Oregon is known across the United States for its wealth of outdoor beauty.
The snow-capped volcanoes, crystal clear rivers and rugged coastline make the Beaver State a place where awe-struck travelers and longtime residents can’t help but dive head-first into our natural playground when the weather hits 80 to 90 degrees.
But along with that beauty, and the trove of opportunities to hike, fish and paddle, comes a risk that each summer reminds us how deadly our scenery can become.
Two young men died last week at popular swimming holes in Marion County. A third was rescued.
And this is not an uncommon occurrence. Having covered more tragic accidents related to outdoors recreation than I can count, every new incident reminds me of the risk that’s part and parcel of the Oregon experience.
Mount Hood shimmers like a bright white beacon above the Willamette Valley, a perfect ice cream cone in the sky that each year lures 8,000 to 10,000 people to reach for its 11,250-foot summit. Every year, one to three people die in the process.
The wild section of the Rogue River is among the United State’s greatest river trips, home to 34 miles of pristine canyon swelling with wildlife, waterfalls and whitewater that each summer averages more than 12,000 floats. Since 2007, seven people have died at the river’s most notorious rapid, Blossom Bar.
The same disquieting fact holds true of the popular swimming holes along the Little North Santiam River, where 14-year-old Salem resident Sean Kaleopa drowned while swimming Monday.
It was one of those awful moments, the loss of a kid with such a bright future. But it’s also not the first time the Little North has taken a life.
According to Statesman Journal records, seven people have drowned in the Little North since 1999, the majority at Three Pools, Salmon Falls and Little North Fork parks. (It was unclear in some cases exactly where the accident occurred on the Little North).
Beautiful as those emerald pools on the Little North might seem, the reality is that the water is cold and swift. Add to that the high number of visitors, the number who jump off the rocks and occasional alcohol consumption, and you have the chance for accidents.

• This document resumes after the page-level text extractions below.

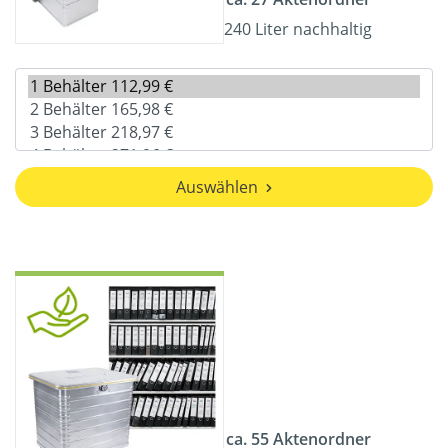
240 Liter nachhaltig
Auswählen
ca. 55 Aktenordner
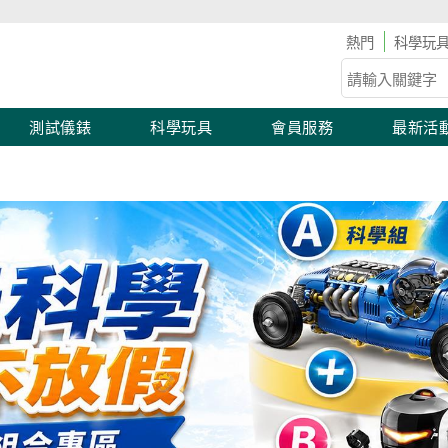
🛠 工具儀表滿2,000 現折100！滿額優惠開跑！
科學玩
測試儀錶
科學玩具
會員服務
最新活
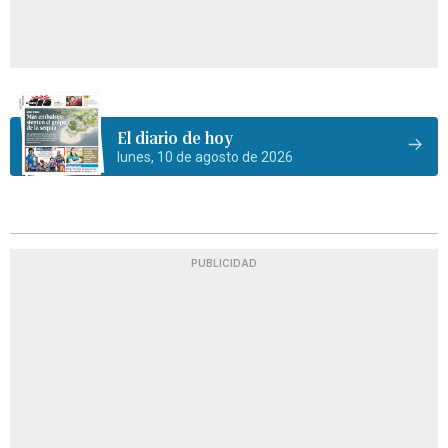
El diario de hoy
lunes, 10 de agosto de 2026
PUBLICIDAD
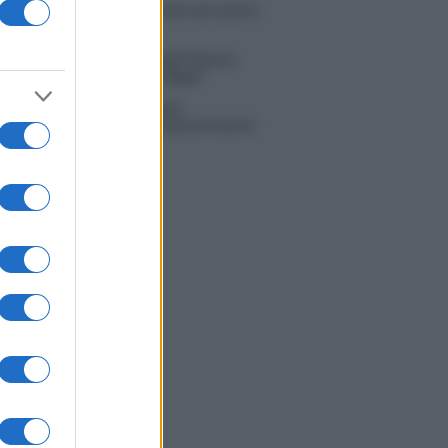
 Russo ed Enzo Paolo Turchi nel cast di
 La loro risposta spiazza
na Scarci: “Saranno Famosi? Niente
. Ecco com’era Maria De Filippi”
tion Island, Soraya Sabetta
rata: “Sono stata minacciata di morte”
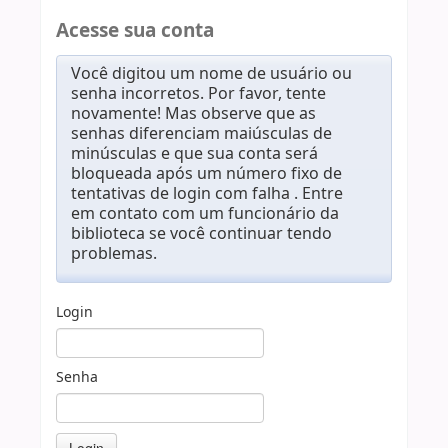
Acesse sua conta
Você digitou um nome de usuário ou
senha incorretos. Por favor, tente
novamente! Mas observe que as
senhas diferenciam maiúsculas de
minúsculas e que sua conta será
bloqueada após um número fixo de
tentativas de login com falha . Entre
em contato com um funcionário da
biblioteca se você continuar tendo
problemas.
Login
Senha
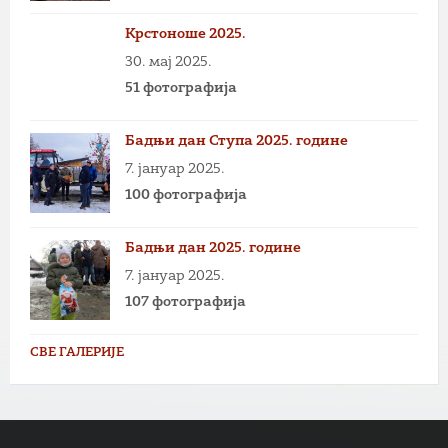
Крстоноше 2025.
30. мај 2025.
51 фотографија
Бадњи дан Ступа 2025. године
7. јануар 2025.
100 фотографија
Бадњи дан 2025. године
7. јануар 2025.
107 фотографија
СВЕ ГАЛЕРИЈЕ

Even so, one of the things that has always surprised me is that victims come from every walk of life. We’re not just talking about teenagers and 20-somethings acting “young and dumb.”
More frequently, it’s one misstep, and not an obvious one — a small mistake in the worst possible moment — that causes tragedy. And contrary to popular belief, many of the victims are experts in their field.
Almost exactly one year ago, Salem said goodbye to Kinley Adams, a local dentist who died in a climbing accident on Mount Hood. A more experienced and skilled climber would be difficult to find. He was a member of ski patrol, a climb leader and was in training for an expedition into the Himalayas.
In the end, that didn’t matter.
Just a few weeks ago, the body of well-known outdoor author Karen Sykes — who wrote the literal book on hiking the northwest — was found in the Owyhigh Lakes area near Mount Rainier. It’s believed she died of hypothermia.
“She was extremely experienced, but experience has nothing to do with any of it,” Kim Brown, who hiked with Sykes, told the Seattle Times. “The mountains are big. There’s a lot going on.”
Risk is part of experiencing Oregon’s great outdoors — and it applies to everyone.
Oregon is a beautiful place, full of almost unmatched possibilities for recreation. But it’s also important to remember that no skill level, amount of experience or strength puts you above nature.
Zach Urness has been an outdoors writer, photographer and videographer in Oregon for six years. Reach him at zurness@ StatesmanJournal.com or (503) 399-6801.
American Red Cross swimming safety tips
1) Swim in designated areas supervised by lifeguards.
2) Always swim with a buddy; do not allow anyone to swim alone.
3) Never leave a young child unattended near water and do not trust a child’s life to another child; teach children to always ask permission to go near water.
4) Have young children or inexperienced swimmers wear U.S. Coast Guard-approved life jackets around water, but do not rely on life jackets alone.
5) Maintain constant supervision.
6) Make sure everyone in your family learns to swim well.
7) If you have a pool, secure it with appropriate barriers. Many children who drown in home pools were out of sight for less than five minutes and in the care of one or both parents at the time.
8) Avoid distractions when supervising children around water.
9) If a child is missing, check the water first. Seconds count in preventing death or disability.
10) Have appropriate equipment, such as reaching or throwing equipment, a cell phone, life jackets and a first aid kit.
11) Enroll in Red Cross home pool safety, water safety, first aid and CPR/AED courses to learn how to prevent and respond to emergencies.
12) Drink plenty of water regularly, even if you’re not thirsty. Avoid drinks with alcohol or caffeine in them.
Knowing how to swim is the first line of defense in the water and making sure that your family and you know how to swim well can keep water tragedies from becoming a reality. However, it is important to understand that even the strongest swimmers can easily become tired in the water very quickly especially after drinking alcohol and eating heavy meals. Know what your own limitations are and listen to what your body is telling you; if you realize that you are becoming fatigued, get out of the water and take a rest.